= Roger Scholes =

Australian filmmaker (1950–2022)

Roger Scholes (11 December 1950 – 3 June 2022) was an Australian independent filmmaker. He worked as a producer, director, writer, script editor, cinematographer, and editor in drama and documentary projects for cinema and television.

==Early career==
Scholes graduated from the Swinburne Film and TV School, now the University of Melbourne Faculty of VCA and MCM, in 1971 and worked at Fred Schepisi’s Film House in Melbourne. During the 1970s, he worked in France, Switzerland, U.K. and United States. In 1982, he returned to Swinburne for the post-graduate course and was awarded Best Director at his graduation. In December 1982, Scholes directed and edited a short film, The Franklin River Blockade, about the Franklin Dam.

==Career==
During the 1980s, Scholes directed his first and only feature film, The Tale of Ruby Rose. The film won four critics prizes at the Venice Film Festival in 1987, including Best Actress and Best Director.
In 1988, Scholes and his partner, Katherine Scholes, formed their production company, Edward Street Films.
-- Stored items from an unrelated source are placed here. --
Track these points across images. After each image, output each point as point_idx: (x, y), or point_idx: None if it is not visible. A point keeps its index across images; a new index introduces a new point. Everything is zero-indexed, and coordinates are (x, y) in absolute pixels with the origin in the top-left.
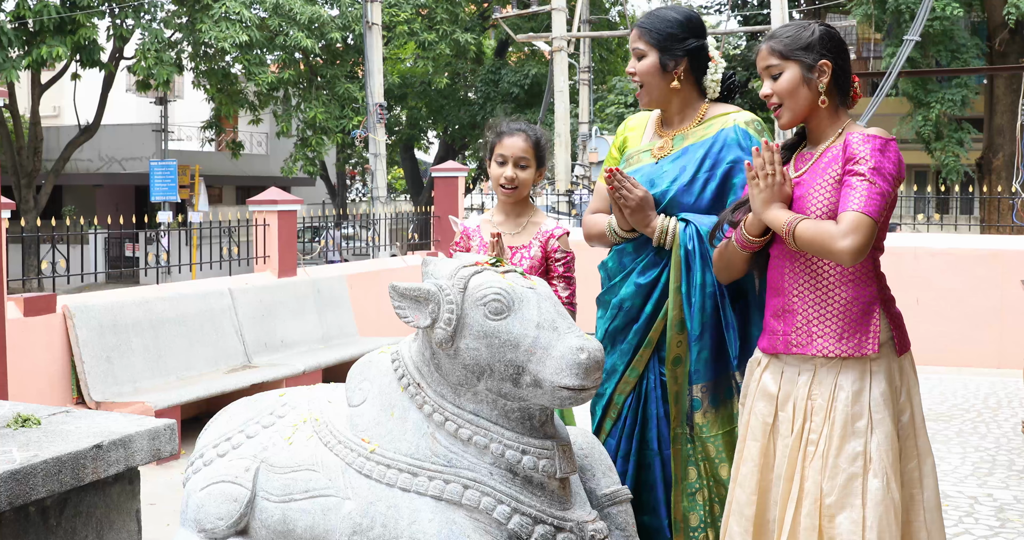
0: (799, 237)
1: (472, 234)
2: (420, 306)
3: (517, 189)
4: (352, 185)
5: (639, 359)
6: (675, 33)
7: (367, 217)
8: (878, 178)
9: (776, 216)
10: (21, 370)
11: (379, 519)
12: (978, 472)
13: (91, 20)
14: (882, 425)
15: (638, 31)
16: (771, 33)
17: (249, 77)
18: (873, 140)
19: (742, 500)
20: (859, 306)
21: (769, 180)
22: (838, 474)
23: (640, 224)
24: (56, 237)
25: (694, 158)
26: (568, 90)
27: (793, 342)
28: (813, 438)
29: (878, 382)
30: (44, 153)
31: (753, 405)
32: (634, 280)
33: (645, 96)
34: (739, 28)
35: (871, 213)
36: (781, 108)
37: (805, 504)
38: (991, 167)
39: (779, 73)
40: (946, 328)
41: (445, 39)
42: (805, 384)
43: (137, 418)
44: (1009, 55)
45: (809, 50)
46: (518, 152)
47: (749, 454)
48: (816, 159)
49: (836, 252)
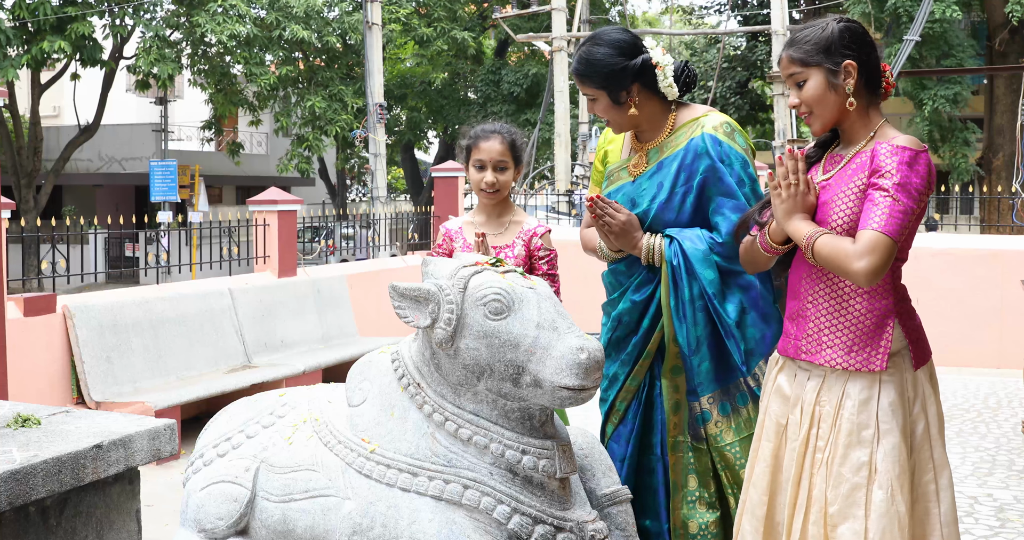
0: (817, 253)
1: (455, 236)
2: (420, 306)
3: (499, 191)
4: (352, 185)
5: (639, 368)
6: (612, 69)
7: (367, 217)
8: (902, 194)
9: (797, 228)
10: (21, 370)
11: (379, 519)
12: (978, 472)
13: (88, 18)
14: (889, 435)
15: (578, 79)
16: (790, 39)
17: (249, 78)
18: (902, 152)
19: (754, 499)
20: (873, 318)
21: (792, 190)
22: (842, 483)
23: (627, 246)
24: (56, 237)
25: (669, 173)
26: (568, 90)
27: (803, 348)
28: (820, 445)
29: (887, 392)
30: (44, 153)
31: (768, 405)
32: (629, 297)
33: (615, 127)
34: (739, 28)
35: (891, 232)
36: (811, 116)
37: (812, 512)
38: (991, 167)
39: (804, 81)
40: (946, 328)
41: (443, 36)
42: (814, 389)
43: (137, 418)
44: (1009, 55)
45: (830, 53)
46: (496, 156)
47: (763, 454)
48: (844, 164)
49: (852, 273)
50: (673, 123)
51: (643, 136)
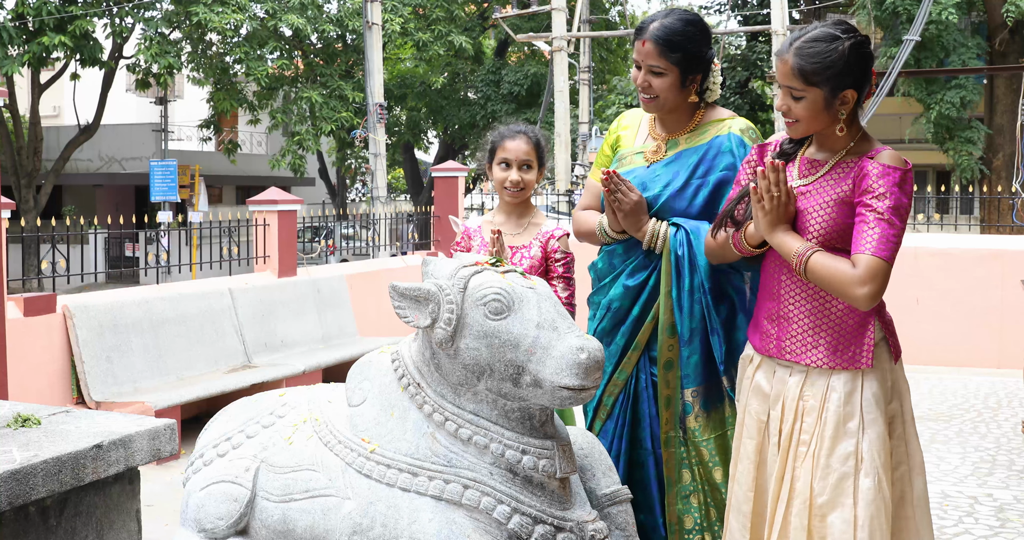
0: (812, 272)
1: (473, 234)
2: (420, 306)
3: (523, 190)
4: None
5: (627, 361)
6: (698, 52)
7: (367, 217)
8: (896, 218)
9: (784, 242)
10: (21, 370)
11: (379, 519)
12: (978, 472)
13: (88, 18)
14: (874, 425)
15: (656, 48)
16: (797, 46)
17: (248, 73)
18: (893, 173)
19: (739, 497)
20: (855, 318)
21: (775, 202)
22: (830, 474)
23: (632, 227)
24: (56, 237)
25: (688, 164)
26: (568, 90)
27: (787, 349)
28: (805, 438)
29: (870, 383)
30: (44, 153)
31: (748, 403)
32: (623, 281)
33: (655, 108)
34: (739, 28)
35: (888, 258)
36: (796, 123)
37: (795, 504)
38: (991, 167)
39: (801, 97)
40: (946, 328)
41: (440, 39)
42: (797, 385)
43: (137, 418)
44: (1009, 55)
45: (836, 77)
46: (521, 154)
47: (745, 452)
48: (824, 173)
49: (853, 298)
50: (699, 120)
51: (667, 126)
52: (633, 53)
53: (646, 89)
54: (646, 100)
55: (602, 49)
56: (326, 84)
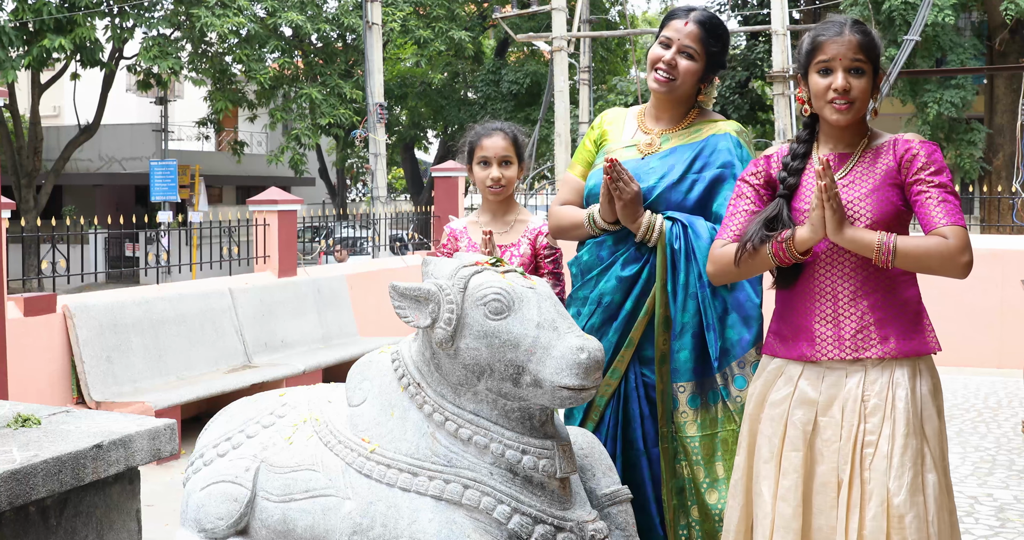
0: (904, 254)
1: (459, 235)
2: (420, 306)
3: (505, 187)
4: (352, 185)
5: (620, 359)
6: (726, 50)
7: (367, 217)
8: (953, 188)
9: (857, 237)
10: (21, 370)
11: (379, 519)
12: (978, 472)
13: (89, 20)
14: (932, 420)
15: (699, 31)
16: (858, 25)
17: (248, 74)
18: (937, 150)
19: (787, 514)
20: (914, 305)
21: (837, 201)
22: (904, 473)
23: (628, 218)
24: (56, 237)
25: (684, 158)
26: (568, 90)
27: (851, 347)
28: (871, 439)
29: (926, 379)
30: (44, 153)
31: (790, 414)
32: (616, 273)
33: (668, 90)
34: (739, 28)
35: (963, 224)
36: (850, 107)
37: (871, 507)
38: (991, 167)
39: (863, 71)
40: (946, 328)
41: (441, 36)
42: (857, 385)
43: (137, 418)
44: (1009, 55)
45: (878, 59)
46: (500, 151)
47: (791, 465)
48: (855, 163)
49: (956, 267)
50: (692, 119)
51: (660, 120)
52: (665, 31)
53: (670, 69)
54: (662, 79)
55: (602, 49)
56: (326, 83)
Together, they produced numerous documentaries, including The Valley, The Last Tall Forests and Home of the Brave, the latter of which won First Prize at the International ITVA American Film Awards in 1993.

In 1996, Scholes co-wrote and directed The Coolbaroo Club, a dramatised documentary for cinema and television release. It won the 1996 Human Rights Award for Media. In 1998, he co-wrote and directed The Human Journey, a three-hour documentary series for ABC TV and Discovery Channel, which won the 2000 Eureka Prize for Science Media. He also wrote and directed the teleseries Stories from the Stone Age for ABC TV, S4c and Channel 4. He directed the documentary series Last Port of Call and Future Shack for ABC in 2006 and The Passionate Apprentices for SBS in 2010.

In 2014, Scholes was cinematographer on the ABC documentary Defendant 5 and production designer on the series Death or Liberty. He worked as a cinematographer for over 35 years, with experience in both celluloid and digital formats.

== Personal life and death ==
Scholes was married to Katherine Scholes and raised two sons. The couple first met in 1975, when Roger was 25 years old and Katherine was 16 years old, but their relationship began five years later while scouting locations in the Tasmanian wilderness for the future feature film The Tale of Ruby Rose. He died on 3 June 2022 after a long illness.